* [Raw data]
= Beginning of Section =

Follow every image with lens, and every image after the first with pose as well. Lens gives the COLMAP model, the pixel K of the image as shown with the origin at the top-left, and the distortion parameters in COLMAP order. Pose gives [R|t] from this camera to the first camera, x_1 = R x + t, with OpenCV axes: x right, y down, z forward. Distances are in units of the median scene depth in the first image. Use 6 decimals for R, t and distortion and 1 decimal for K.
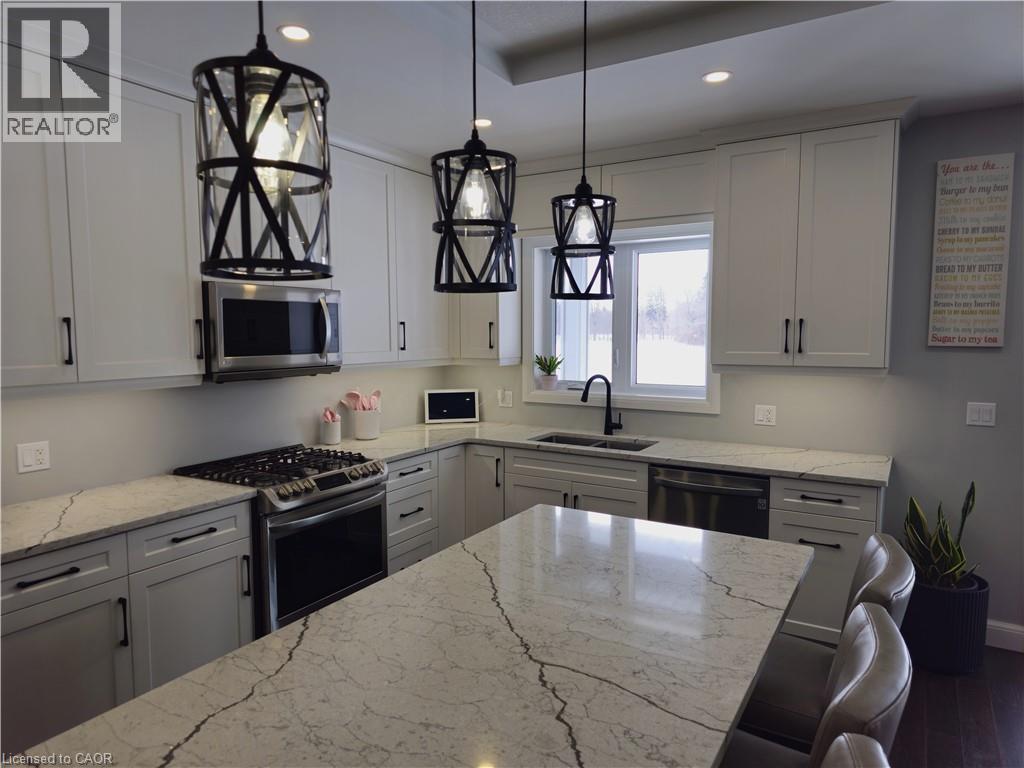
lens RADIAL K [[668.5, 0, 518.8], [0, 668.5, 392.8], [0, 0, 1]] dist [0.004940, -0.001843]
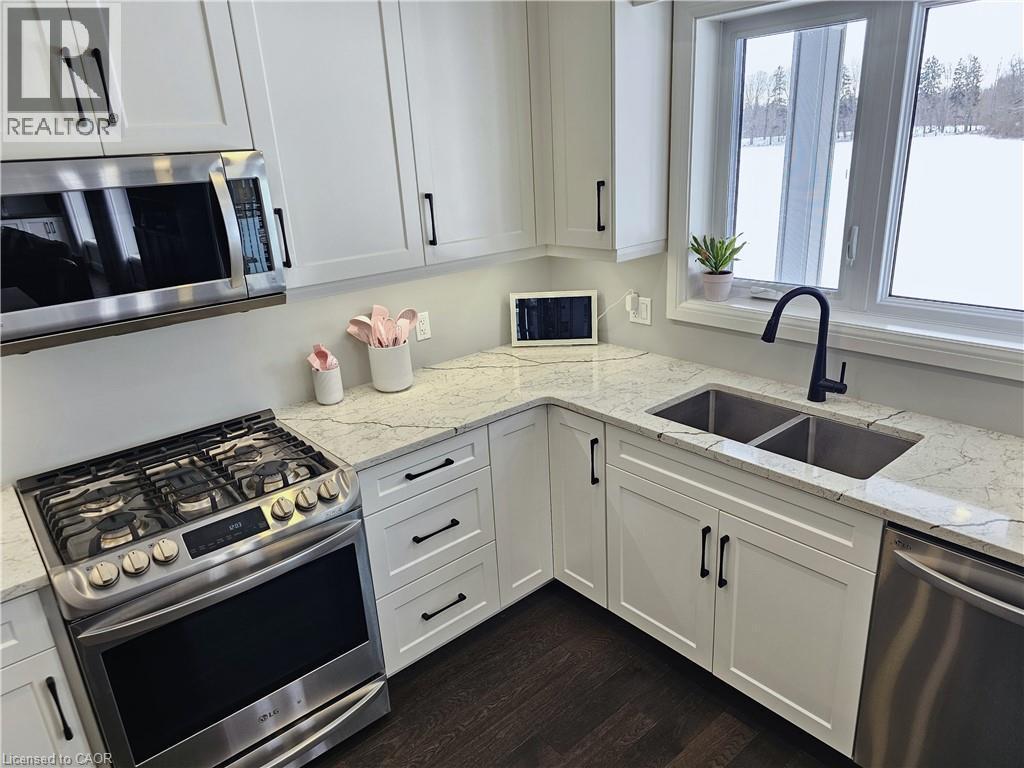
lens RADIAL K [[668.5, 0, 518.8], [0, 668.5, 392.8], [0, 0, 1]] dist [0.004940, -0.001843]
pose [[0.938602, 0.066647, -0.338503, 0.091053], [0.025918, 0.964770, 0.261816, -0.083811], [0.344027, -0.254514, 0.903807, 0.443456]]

= End of Section =

Switch "distortion" to "deformation" throughout the material and reproduce it with nothing else altered, leaving out the pictures.

Follow every image with lens, and every image after the first with pose as well. Lens gives the COLMAP model, the pixel K of the image as shown with the origin at the top-left, and the deformation parameters in COLMAP order. Pose gives [R|t] from this camera to the first camera, x_1 = R x + t, with OpenCV axes: x right, y down, z forward. Distances are in units of the median scene depth in the first image. Use 6 decimals for R, t and deformation and 1 decimal for K.
lens RADIAL K [[668.5, 0, 518.8], [0, 668.5, 392.8], [0, 0, 1]] dist [0.004940, -0.001843]
lens RADIAL K [[668.5, 0, 518.8], [0, 668.5, 392.8], [0, 0, 1]] dist [0.004940, -0.001843]
pose [[0.938602, 0.066647, -0.338503, 0.091053], [0.025918, 0.964770, 0.261816, -0.083811], [0.344027, -0.254514, 0.903807, 0.443456]]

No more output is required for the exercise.